The DeepRocket, which is developed by us, gets the SOTA performance in CCP. We prove that the network can learn cooperate and inference in imperfect information game.

3 Notations

The Specified Player; Down Player; Up Player; Landlord(地主); Down Peasant(农民); Up Peasant; Public Cards; Round; Category; Main Group and Kicker Card; Set or Group; Active Mode; Passive Mode; Duplicate Mode

4 DeepRocket Framework

The system consists of three parts:

  • the Bid Module. When game starts, the Bid Module is called in order to make DeepRocket output score, if necessary.

  • the Policy Network. The Policy Network is called before DeepRocket will do action, the output may contain Kicker Card type (solo or pair) in some labels.

  • the Kicker Network. If there is a Kicker card need to be predicted, then the Kicker Network is called, as shown in Figure 1 and Figure 2.


Figure 1: DeepRocket game flow


Figure 2: The Policy Network and The Kicker Network work flow

4.1 The Bid Module

First of all, the game need to make sure who is Landlord by bid after players get cards, so we design the module for bid. The key factors of bid is cards. The Bid module is based on logic code. Like human experts, the output of module depends on control cards (like “A”, “2”, and “jokers”) and tidiness(整齐度)(that means less sets combined by cards). The module have been used on many online platform in business in China, and it is proved that works well. Bid is not used in Duplicate Mode, also in test, we do not introduce more details and focus on other components of DeepRocket.

4.2 The Policy Network


Figure 3: Example Game Record

If we want to learn Down Peasant, the record should be divided into the state-action pairs.

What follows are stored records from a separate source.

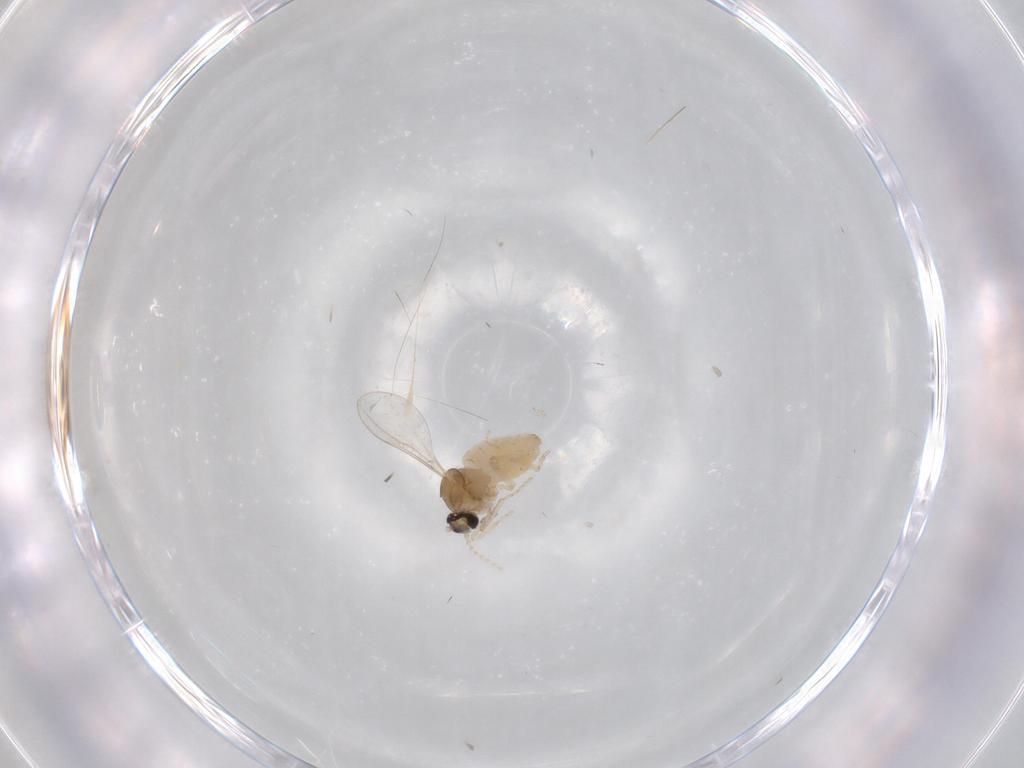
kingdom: Animalia
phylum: Arthropoda
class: Insecta
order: Diptera
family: Cecidomyiidae
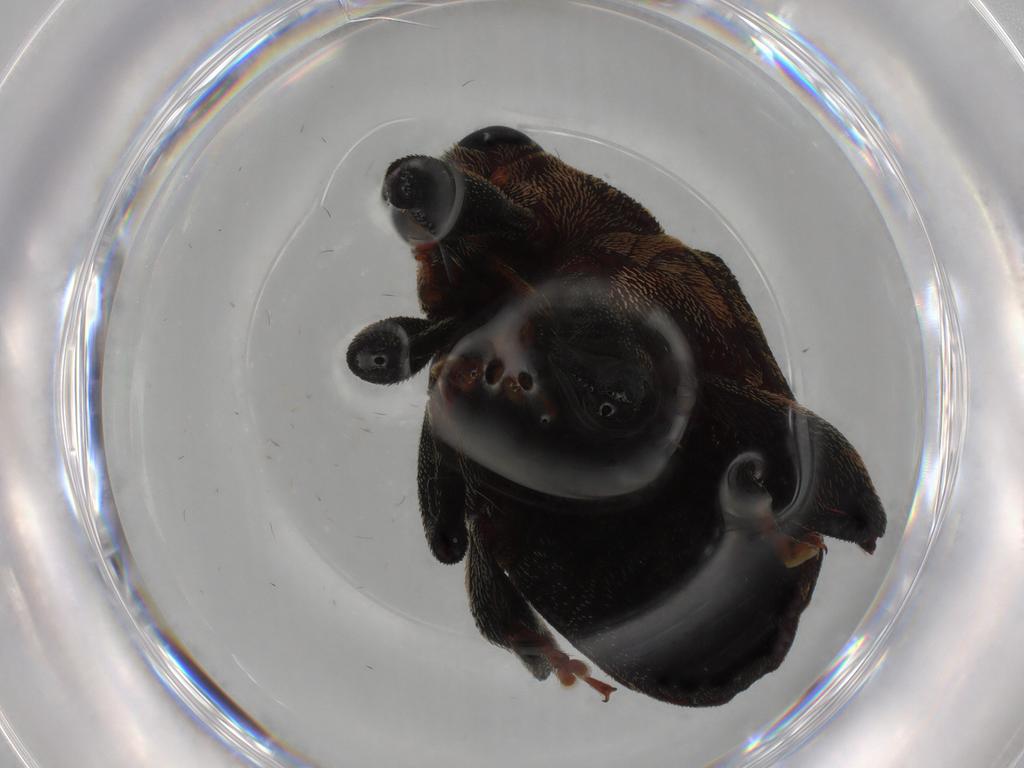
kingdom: Animalia
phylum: Arthropoda
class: Insecta
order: Coleoptera
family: Curculionidae
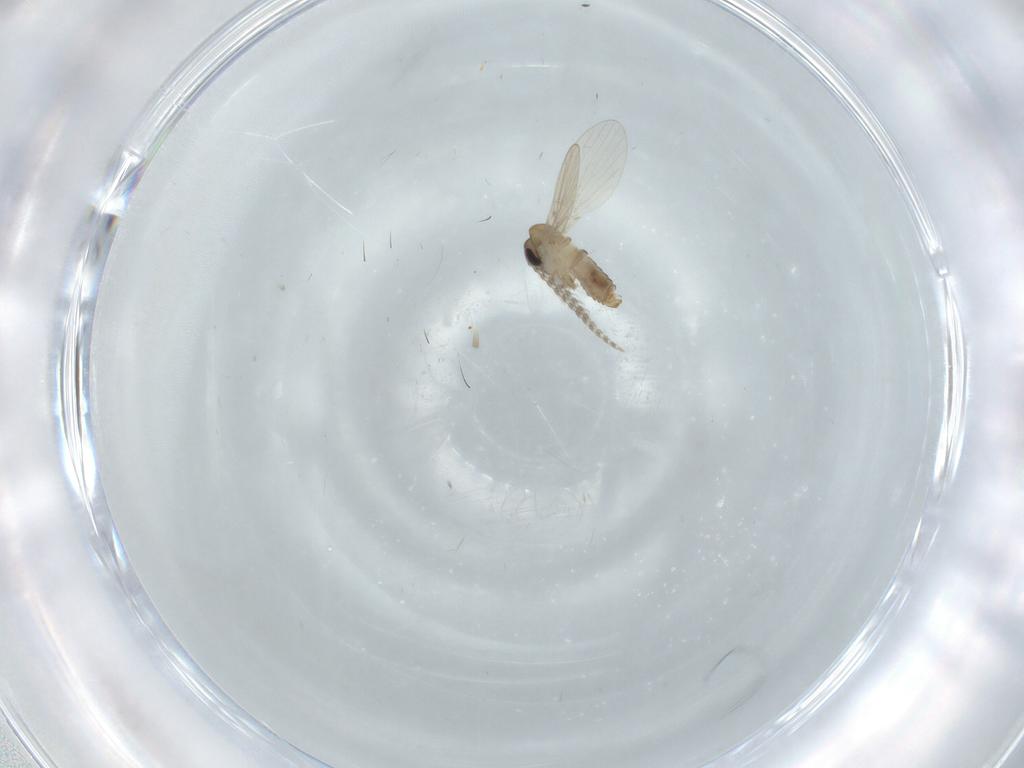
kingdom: Animalia
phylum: Arthropoda
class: Insecta
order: Diptera
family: Psychodidae
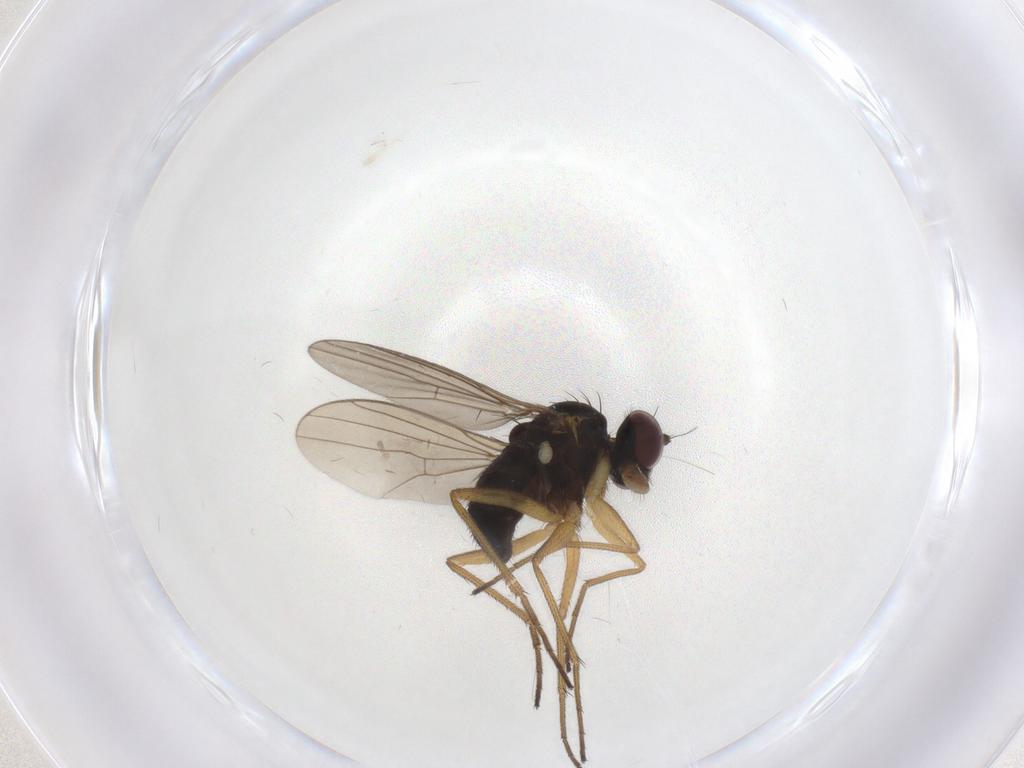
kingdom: Animalia
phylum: Arthropoda
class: Insecta
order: Diptera
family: Dolichopodidae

The input to the Policy Network is a 15×19×21 3-dimensional binary tensor (we name the corresponding dimension X, Y, and Z respectively). Each dimension along X-axis represents the ranks of cards, from 3 to big joker. Y-axis represents the number of each rank (from 1 to 4), and features in CCP, such as solo, pair, trio, etc. Z-axis represents the sequential information of each rounds, this design learned from AlphaGo, make the variable length to fixed length in game. Finally, the most recent 6 rounds are chosen. Si,j,k standards the binary feature for current state of the game. Details are shown in figure 4.


Figure 4: The meaning of Z-axis

512 filters are the most suitable after models are tested. 10-layers CNN achieved the best performance after repeated testing, different strides are used in each layer.

The Policy Network outputs 309 action probabilities after we add the Kicker Network to DeepRocket, See figure 5. It is noteworthy that the maximum number of cards is 20, it restricts the longest length of category.


Figure 5: The output’s composition PRIMAL

4.3 The Kicker Network

In order to address this problem, we add an extra network for predicting the Kicker Card. The Policy Network predict the Main Group and Kicker Cards type, like solo or pair, then the Kicker Network predict the kicker cards. This make the Policy Network only output 309 probabilities rather than thousands. For example, “333444555666789J” and “333444555666789Q” are the same output in the Policy Network (outputs “333444555666” and solo kicker cards) while “789J” or “789Q” is predicted by the Kicker Network.

The input to the Kicker Network, which include the remaining cards and the output of the Policy Network is a 15×9×3 3-dimensional binary tensor. Each dimension along X-axis represents the cards, is the same as the Policy Network. Figure 6 shows the details about Y-axis and Z-axis. The Kicker Network has 28 outputs, include 15 kinds of solo and 13 kinds of pair.


Figure 6: The kicker network’s input channel CHANNEL/PLANE

The Kicker Network consists of 5-layer CNN and 1 fully connection layer and outputs the probabilities of Kicker Cards. The Kicker Network outputs one type kicker each time. If the Policy Network predict “333444” and 2 solo Kicker Cards, the Kicker Network should be called twice.